> BRIEF
Please give back, exactly as written, only the line containing "at (628, 695)?" and every line after it until the data below ends.

[Dataset entries]
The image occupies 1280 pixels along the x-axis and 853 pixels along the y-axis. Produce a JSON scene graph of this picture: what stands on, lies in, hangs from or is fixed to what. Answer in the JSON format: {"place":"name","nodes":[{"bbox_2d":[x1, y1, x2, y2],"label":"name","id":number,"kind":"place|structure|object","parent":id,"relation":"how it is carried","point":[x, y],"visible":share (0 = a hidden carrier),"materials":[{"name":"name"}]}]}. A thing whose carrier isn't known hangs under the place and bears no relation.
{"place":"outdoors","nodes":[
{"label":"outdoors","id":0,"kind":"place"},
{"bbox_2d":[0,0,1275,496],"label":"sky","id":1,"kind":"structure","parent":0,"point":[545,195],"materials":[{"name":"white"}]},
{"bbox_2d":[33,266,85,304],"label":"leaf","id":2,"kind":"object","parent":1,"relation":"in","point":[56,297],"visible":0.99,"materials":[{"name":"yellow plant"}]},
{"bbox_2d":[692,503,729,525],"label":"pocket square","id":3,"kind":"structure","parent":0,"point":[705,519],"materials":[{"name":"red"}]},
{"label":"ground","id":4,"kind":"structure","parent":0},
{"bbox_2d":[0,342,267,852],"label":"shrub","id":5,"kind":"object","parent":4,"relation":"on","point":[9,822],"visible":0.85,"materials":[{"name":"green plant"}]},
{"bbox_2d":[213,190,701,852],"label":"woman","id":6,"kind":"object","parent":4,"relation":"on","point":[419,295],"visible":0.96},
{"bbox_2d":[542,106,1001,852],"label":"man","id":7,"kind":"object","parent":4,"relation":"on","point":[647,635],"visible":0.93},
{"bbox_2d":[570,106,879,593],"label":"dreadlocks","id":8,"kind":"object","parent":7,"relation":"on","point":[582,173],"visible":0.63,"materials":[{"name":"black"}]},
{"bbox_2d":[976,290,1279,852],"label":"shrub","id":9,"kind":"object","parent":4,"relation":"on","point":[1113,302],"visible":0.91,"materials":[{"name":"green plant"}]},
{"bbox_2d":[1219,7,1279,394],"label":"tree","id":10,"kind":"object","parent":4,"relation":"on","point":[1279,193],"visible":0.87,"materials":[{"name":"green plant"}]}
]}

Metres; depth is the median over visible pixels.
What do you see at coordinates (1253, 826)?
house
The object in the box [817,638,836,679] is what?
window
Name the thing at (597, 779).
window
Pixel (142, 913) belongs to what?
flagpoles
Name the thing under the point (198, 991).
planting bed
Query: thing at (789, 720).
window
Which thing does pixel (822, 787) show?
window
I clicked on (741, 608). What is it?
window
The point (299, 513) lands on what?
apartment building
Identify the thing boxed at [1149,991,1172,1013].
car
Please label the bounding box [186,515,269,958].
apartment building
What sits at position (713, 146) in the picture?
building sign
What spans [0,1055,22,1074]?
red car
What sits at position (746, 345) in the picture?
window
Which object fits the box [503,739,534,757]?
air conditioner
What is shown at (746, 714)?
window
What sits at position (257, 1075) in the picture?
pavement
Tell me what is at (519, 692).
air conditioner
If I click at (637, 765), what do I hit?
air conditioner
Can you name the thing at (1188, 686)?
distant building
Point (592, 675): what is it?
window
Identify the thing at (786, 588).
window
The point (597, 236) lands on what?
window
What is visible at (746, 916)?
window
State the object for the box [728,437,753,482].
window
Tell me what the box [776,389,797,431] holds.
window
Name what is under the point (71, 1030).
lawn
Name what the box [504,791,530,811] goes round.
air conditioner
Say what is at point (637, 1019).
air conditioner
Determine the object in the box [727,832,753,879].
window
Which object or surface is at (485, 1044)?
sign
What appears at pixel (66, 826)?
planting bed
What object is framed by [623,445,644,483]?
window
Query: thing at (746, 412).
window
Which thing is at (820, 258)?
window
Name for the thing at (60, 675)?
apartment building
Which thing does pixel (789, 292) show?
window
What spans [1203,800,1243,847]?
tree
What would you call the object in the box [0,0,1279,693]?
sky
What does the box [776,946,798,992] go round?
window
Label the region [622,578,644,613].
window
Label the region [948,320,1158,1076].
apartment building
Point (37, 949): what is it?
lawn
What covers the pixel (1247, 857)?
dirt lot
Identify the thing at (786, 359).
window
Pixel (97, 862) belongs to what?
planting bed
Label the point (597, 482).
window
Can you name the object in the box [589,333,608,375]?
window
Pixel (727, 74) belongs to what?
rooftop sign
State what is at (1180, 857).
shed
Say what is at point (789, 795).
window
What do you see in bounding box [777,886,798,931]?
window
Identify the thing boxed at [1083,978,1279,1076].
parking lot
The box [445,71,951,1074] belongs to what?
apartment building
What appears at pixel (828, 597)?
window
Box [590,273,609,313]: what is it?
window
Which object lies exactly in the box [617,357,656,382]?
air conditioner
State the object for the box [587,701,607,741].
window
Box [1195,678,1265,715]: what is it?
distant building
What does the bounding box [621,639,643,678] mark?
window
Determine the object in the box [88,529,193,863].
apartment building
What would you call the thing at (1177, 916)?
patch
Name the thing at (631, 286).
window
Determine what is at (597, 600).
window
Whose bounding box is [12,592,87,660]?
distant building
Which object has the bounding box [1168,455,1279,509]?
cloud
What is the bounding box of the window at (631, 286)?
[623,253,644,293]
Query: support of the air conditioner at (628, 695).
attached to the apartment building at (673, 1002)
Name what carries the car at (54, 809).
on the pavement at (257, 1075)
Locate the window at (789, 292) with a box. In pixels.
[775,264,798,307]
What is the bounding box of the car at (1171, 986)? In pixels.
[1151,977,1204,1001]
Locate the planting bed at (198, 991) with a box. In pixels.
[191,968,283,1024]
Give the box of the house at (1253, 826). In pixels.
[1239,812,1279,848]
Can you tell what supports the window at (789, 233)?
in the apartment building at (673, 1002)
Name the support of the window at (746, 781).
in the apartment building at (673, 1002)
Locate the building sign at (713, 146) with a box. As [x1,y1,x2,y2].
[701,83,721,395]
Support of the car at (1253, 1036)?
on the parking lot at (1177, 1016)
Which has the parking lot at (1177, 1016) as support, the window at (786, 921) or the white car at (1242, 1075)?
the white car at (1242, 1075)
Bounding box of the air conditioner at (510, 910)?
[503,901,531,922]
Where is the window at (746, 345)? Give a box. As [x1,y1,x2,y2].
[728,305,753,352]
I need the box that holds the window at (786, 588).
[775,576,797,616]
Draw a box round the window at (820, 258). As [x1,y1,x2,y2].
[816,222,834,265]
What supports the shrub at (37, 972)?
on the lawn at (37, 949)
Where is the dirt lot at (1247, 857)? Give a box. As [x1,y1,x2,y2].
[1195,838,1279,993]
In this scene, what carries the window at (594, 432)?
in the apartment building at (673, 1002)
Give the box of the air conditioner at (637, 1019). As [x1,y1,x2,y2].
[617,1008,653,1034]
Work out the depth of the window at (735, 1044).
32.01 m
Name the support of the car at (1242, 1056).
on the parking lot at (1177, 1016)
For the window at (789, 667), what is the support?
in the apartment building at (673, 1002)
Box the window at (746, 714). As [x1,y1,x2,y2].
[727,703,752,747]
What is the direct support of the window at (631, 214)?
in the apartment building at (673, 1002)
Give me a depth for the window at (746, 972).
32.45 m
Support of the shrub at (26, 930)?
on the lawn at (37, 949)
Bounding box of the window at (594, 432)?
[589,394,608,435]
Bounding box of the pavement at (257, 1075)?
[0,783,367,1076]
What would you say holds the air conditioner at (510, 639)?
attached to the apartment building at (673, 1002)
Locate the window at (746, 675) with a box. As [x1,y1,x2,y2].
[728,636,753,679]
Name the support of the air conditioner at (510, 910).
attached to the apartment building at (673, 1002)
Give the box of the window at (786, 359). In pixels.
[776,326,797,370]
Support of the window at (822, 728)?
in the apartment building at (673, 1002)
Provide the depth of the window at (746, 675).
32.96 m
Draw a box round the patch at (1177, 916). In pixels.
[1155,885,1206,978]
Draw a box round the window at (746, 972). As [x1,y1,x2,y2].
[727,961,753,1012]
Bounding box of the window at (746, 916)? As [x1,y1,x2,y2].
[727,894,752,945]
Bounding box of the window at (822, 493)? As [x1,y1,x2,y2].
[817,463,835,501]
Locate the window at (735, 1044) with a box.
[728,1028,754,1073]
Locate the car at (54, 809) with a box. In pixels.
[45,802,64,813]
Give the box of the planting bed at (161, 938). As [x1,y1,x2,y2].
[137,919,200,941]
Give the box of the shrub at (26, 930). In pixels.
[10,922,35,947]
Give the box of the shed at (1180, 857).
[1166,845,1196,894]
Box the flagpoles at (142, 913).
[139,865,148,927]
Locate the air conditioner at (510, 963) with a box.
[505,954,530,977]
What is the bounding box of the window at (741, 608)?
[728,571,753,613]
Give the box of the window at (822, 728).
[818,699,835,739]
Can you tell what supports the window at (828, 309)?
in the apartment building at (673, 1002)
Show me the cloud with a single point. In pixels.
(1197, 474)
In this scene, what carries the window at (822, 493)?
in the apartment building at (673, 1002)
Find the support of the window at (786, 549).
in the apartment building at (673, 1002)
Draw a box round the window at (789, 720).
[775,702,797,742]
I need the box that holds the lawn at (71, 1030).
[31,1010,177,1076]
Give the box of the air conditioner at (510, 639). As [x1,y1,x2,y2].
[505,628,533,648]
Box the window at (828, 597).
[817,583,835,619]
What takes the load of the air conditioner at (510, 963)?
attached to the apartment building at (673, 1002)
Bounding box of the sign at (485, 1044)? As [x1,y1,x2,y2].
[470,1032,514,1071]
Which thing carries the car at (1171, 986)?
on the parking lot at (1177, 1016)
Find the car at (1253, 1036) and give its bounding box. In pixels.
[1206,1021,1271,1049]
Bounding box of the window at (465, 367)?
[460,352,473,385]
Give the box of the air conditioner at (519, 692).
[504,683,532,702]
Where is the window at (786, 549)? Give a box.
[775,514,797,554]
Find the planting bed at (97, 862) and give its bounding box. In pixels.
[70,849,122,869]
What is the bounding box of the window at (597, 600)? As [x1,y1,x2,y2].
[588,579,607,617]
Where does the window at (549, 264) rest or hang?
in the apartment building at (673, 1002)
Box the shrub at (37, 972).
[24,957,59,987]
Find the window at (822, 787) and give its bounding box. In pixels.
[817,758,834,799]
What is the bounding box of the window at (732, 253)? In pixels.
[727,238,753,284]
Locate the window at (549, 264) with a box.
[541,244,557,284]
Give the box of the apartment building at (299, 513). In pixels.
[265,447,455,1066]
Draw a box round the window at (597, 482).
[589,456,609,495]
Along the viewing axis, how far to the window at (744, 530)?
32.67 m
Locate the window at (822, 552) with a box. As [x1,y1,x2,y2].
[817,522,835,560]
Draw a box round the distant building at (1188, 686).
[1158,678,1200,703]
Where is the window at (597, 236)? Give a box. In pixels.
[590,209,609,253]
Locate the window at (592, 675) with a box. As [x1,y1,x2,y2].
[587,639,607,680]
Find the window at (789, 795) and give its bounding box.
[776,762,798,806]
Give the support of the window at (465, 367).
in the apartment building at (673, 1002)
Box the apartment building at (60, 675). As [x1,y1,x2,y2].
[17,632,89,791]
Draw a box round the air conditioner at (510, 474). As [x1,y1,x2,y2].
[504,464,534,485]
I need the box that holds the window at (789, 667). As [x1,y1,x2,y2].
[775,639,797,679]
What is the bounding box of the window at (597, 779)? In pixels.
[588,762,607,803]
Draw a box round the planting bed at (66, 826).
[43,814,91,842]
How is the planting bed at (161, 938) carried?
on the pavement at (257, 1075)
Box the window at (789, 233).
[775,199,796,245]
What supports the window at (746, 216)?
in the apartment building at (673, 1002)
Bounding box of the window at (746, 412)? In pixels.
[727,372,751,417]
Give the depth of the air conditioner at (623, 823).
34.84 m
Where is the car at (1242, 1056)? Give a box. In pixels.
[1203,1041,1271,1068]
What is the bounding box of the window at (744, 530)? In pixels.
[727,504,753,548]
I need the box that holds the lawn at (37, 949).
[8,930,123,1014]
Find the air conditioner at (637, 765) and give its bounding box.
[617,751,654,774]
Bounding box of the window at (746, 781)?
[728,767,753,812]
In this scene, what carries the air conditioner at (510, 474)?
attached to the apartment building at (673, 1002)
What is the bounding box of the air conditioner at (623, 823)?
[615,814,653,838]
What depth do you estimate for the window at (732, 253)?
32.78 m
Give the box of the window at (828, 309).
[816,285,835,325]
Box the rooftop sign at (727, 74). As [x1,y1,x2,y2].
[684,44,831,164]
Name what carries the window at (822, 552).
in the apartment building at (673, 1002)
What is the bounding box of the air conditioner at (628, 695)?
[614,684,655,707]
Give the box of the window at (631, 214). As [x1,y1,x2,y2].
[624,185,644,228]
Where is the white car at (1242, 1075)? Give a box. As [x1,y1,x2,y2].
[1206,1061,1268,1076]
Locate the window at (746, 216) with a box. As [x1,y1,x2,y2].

> ANSWER
What is the bounding box of the air conditioner at (628, 695)?
[614,684,655,707]
Give the box of the window at (631, 214). As [x1,y1,x2,y2].
[624,185,644,228]
Where is the white car at (1242, 1075)? Give a box. As [x1,y1,x2,y2].
[1206,1061,1268,1076]
Locate the window at (746, 216) with a box. As [x1,y1,x2,y2].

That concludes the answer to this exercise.